Hay tres clases de bares en los que se puede desayunar y se distinguen por la bollería. En los primeros te dan, si lo pides, mayormente señalando con el dedo, corisanes. El corisán es industrial y esponjoso, como el pan de molde pero en dulce. Viene en tenaces envoltorios monodosis de plástico transparente que se comportan como el celofán de las cajetillas. Hay cosas cuya resiliencia, su tendencia a volver una y otra vez a un estado de original perfección, debería estudiarse en las escuelas de psicología, de negocios y de padres. Nadie puede vencer al envoltorio de un corisán, al plástico de una cajetilla o al envoltorio de un condón. A la que te descuidas han vuelto al prístino estado que el creador para ellos quiso. Es el triunfo de la voluntad, el «Triumph des Willens» del objeto inanimado. Los corisanes son un poco así, como la gomaespuma de un colchón, e igual de secos, insípidos y de una color semejante. La ventaja es que, al no estar hechos de materia orgánica, son inodoros e insípidos y además duran para siempre.
Los curasanes, por contra, intentan imitar el original pero, como los bolsos de Loewe del negro atlético de la calle peatonal, son fácilmente distinguibles. Es mérito a reconocerles a quienes los perpetran que no intentan engañar con la seriedad que pone en el empeño quien, por ejemplo, falsifica billetes. Son, más bien, una parodia pringosa, una metadona de la grasa animal. Y es que, me malicio, si bien se hacen con harina y no con yeso, como los anteriores, la grasa empleada para hacerlos jugosos es aceite de automoción reciclado o el petróleo que antes ensuciaba los mares al limpiar las sentinas. Esto a simple vista no se advierte, sino que es impresión que asalta los sentidos al primer mordisco. La sinestesia, esa percepción que entrando por un canal misteriosamente activa otro, es asunto muy ligado a la ingesta de curasanes. Hay quien los muerde y le saben a negro, o les viene a la nariz el olor que desprenden, lejanas, las fábricas de sulfato para el escarabajo de la patata. Los ejemplos son múltiples y, por conocidos, no nos extenderemos, bastando decir que, para que la gente se vea obligada a comerse los que empieza, los untan de un algo brillante y pegajoso que impide desprenderlos de los dedos. Yo creo que ese producto es el mismo que venden para atrapar ratones, una pasta transparente que untas en un cartón y metes debajo del fregadero.

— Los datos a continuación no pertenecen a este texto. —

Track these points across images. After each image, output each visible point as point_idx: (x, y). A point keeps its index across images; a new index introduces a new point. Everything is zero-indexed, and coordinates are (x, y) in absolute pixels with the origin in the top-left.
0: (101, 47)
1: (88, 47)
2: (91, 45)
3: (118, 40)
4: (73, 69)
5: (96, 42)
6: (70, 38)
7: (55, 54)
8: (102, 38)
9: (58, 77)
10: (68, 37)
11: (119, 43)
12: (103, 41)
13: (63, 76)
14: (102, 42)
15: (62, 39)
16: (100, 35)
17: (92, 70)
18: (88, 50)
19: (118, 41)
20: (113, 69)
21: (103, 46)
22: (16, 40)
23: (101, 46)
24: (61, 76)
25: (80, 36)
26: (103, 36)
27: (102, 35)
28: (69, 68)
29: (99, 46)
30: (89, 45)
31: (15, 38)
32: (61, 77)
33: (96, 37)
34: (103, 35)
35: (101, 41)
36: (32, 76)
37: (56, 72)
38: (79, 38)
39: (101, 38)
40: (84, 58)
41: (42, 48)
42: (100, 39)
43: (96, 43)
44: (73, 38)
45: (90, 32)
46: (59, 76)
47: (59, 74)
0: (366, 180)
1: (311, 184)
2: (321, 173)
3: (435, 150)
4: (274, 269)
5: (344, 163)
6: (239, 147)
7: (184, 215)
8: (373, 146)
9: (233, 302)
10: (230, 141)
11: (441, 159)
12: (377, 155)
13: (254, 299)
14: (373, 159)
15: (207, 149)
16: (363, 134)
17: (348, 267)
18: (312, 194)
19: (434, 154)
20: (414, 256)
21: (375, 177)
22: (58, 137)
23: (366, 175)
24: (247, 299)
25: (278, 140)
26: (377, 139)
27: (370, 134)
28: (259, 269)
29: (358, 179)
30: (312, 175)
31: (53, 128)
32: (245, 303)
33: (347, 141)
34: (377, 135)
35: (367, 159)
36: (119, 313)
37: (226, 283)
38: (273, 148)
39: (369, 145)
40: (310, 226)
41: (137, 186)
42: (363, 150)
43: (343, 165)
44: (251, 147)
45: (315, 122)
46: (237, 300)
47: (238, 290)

Los croissants, el original, están hechos de harina y manteca de vaca, que viene siendo mantequilla cocida lentamente para quitarle el agua y que decante otras porquerías. Son suaves, de un hojaldre esponjoso, levemente crujientes en el exterior, del color dorado de las mozas al final del verano y grasientos de una grasa leve, sabrosa, nutricia, puro condensado de vaca. Una persona normal podría comerse media docena, uno detrás de otro, lo cual que tampoco es sano. Ese es el motivo por el que los cobran caros y, además, rarean: política sanitaria. Hay sitios en los cuales, el mesonero truhán es un clásico, intentan hacernos pasar el curasán por croissant poniéndolo a la plancha muy untado de margarina. Cuidado con esto.
Cuando encuentro un bar en el que ponen croissants, sonrío. Luego saco mi libreta de ciudad, trasunto de las de campo de los naturalistas, y en ella, como un Attemborough emocionado, anoto día, hora y coordenadas UTM del feliz avistamiento.
En Francia no te engañan con el croissant que allí es religión.